Normal range of ascites fluid bilirubin in patients is 0.7 to 0.8 mg/dL. Ascitic fluid bilirubin concentration of >6 mg/dL supports the diagnosis of choleperitoneum.7 The study done by Darwin et al8 showed that drain fluid to serum bilirubin ratio >5 is highly sensitive and specific of bile leak. DeBenedet et al9 reported that ascitic fluid/serum bilirubin ratio of >3.25 produced optimal specificity and sensitivity to identify bile leaks in orthotopic liver transplant recipients. In limited resource settings, these simple and cost-effective biochemical tests can be used in the preoperative diagnosis of choleperitoneum. In our case, we were not sure regarding the cause of ascites as the patient was not icteric and diagnosis of choleperitoneum was made based on the biochemical test of acsitic fluid.

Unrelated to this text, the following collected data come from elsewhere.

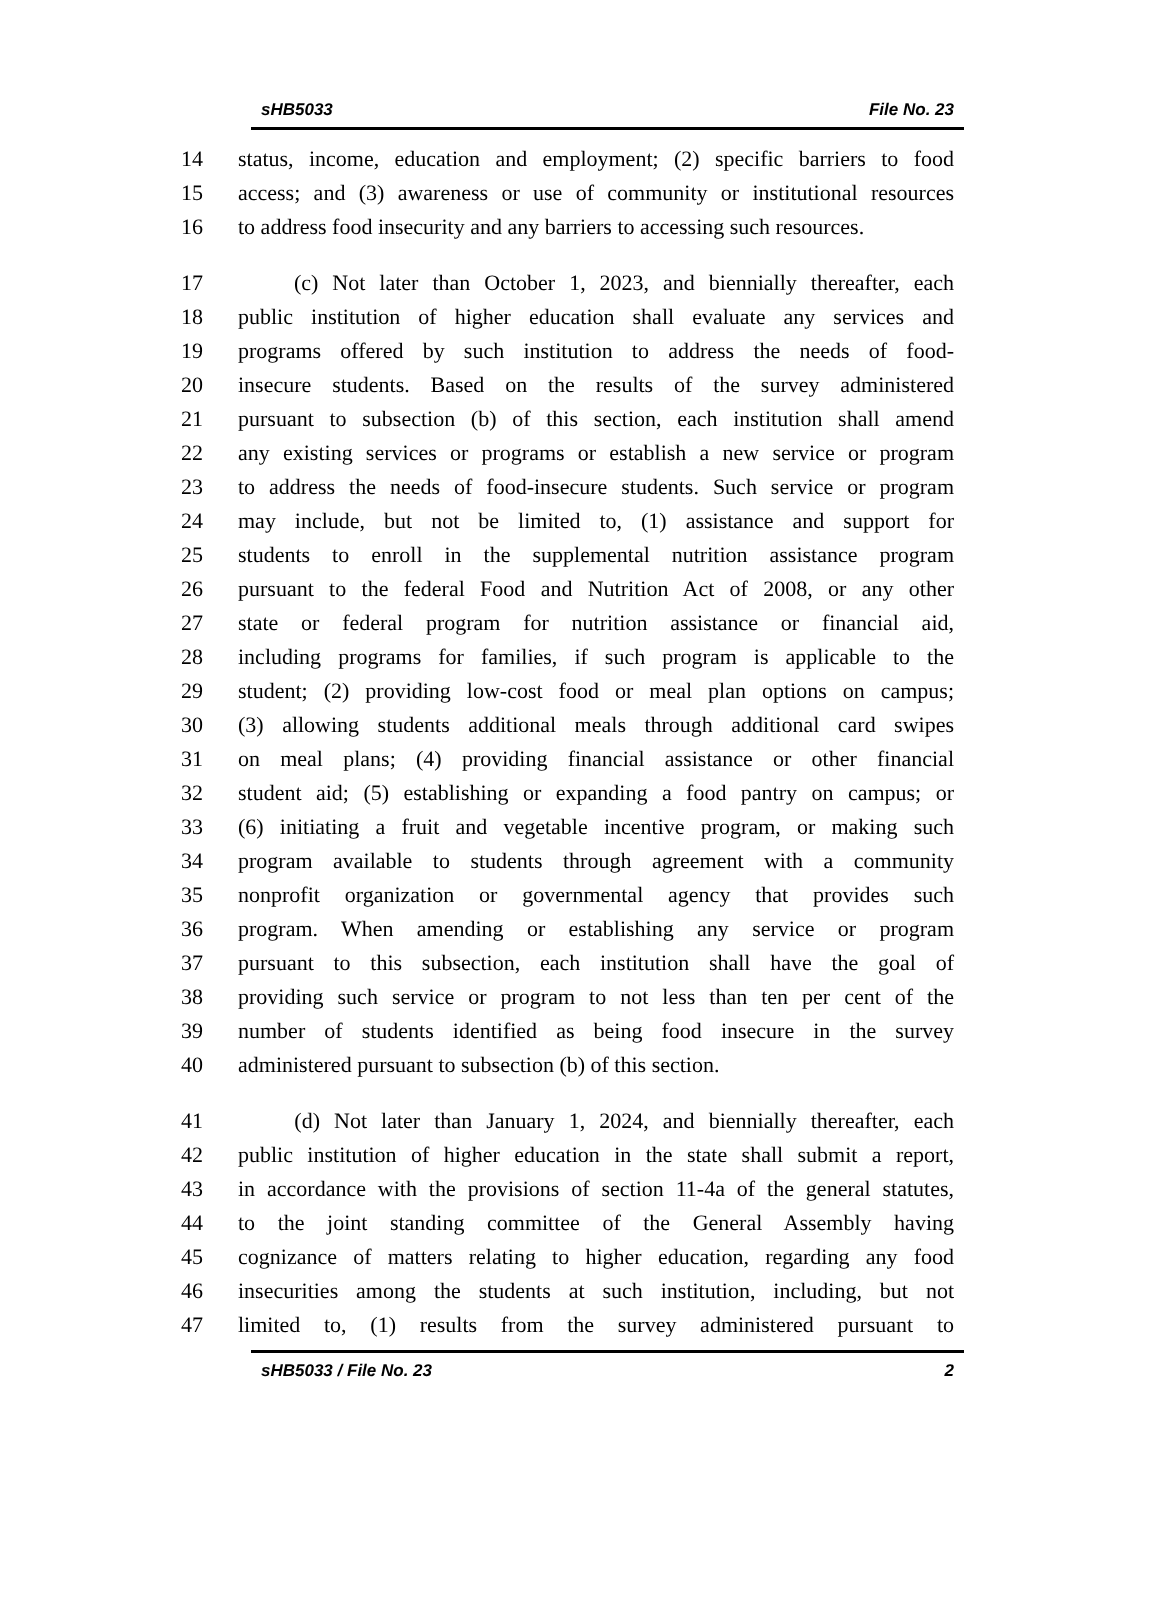sHB5033 File No. 23
14 status, income, education and employment; (2) specific barriers to food
15 access; and (3) awareness or use of community or institutional resources
16 to address food insecurity and any barriers to accessing such resources.
17 (c) Not later than October 1, 2023, and biennially thereafter, each
18 public institution of higher education shall evaluate any services and
19 programs offered by such institution to address the needs of food-
20 insecure students. Based on the results of the survey administered
21 pursuant to subsection (b) of this section, each institution shall amend
22 any existing services or programs or establish a new service or program
23 to address the needs of food-insecure students. Such service or program
24 may include, but not be limited to, (1) assistance and support for
25 students to enroll in the supplemental nutrition assistance program
26 pursuant to the federal Food and Nutrition Act of 2008, or any other
27 state or federal program for nutrition assistance or financial aid,
28 including programs for families, if such program is applicable to the
29 student; (2) providing low-cost food or meal plan options on campus;
30 (3) allowing students additional meals through additional card swipes
31 on meal plans; (4) providing financial assistance or other financial
32 student aid; (5) establishing or expanding a food pantry on campus; or
33 (6) initiating a fruit and vegetable incentive program, or making such
34 program available to students through agreement with a community
35 nonprofit organization or governmental agency that provides such
36 program. When amending or establishing any service or program
37 pursuant to this subsection, each institution shall have the goal of
38 providing such service or program to not less than ten per cent of the
39 number of students identified as being food insecure in the survey
40 administered pursuant to subsection (b) of this section.
41 (d) Not later than January 1, 2024, and biennially thereafter, each
42 public institution of higher education in the state shall submit a report,
43 in accordance with the provisions of section 11-4a of the general statutes,
44 to the joint standing committee of the General Assembly having
45 cognizance of matters relating to higher education, regarding any food
46 insecurities among the students at such institution, including, but not
47 limited to, (1) results from the survey administered pursuant to
sHB5033 / File No. 23 2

The recommended treatment of this entity is cholecystectomy with T-tube drainage of CBD.10 A cholecystostomy can be done if there are adhesions and the anatomy is not clear. If perforation is large, gallbladder flap may be applied for repair of perforation; and Roux-en-Y hepaticojejunostomy is the procedure of choice if there is complete ductal disruption. Primary repair of CBD is considered hazardous due to local inflammation.


Spontaneous CBD perforation is a rare but fatal condition in adults. Awareness of this condition as a rare cause of choleperitoneum avoids undue delay in diagnosis and improves outcome. We recommend estimation of ascitic fluid bilirubin level and ascitic fluid-to-serum bilirubin ratio to diagnose choleperitoneum preoperatively, especially in doubtful diagnosis, as a simple, quick, and cost-effective test. Early surgical intervention helps to prevent morbidity and mortality.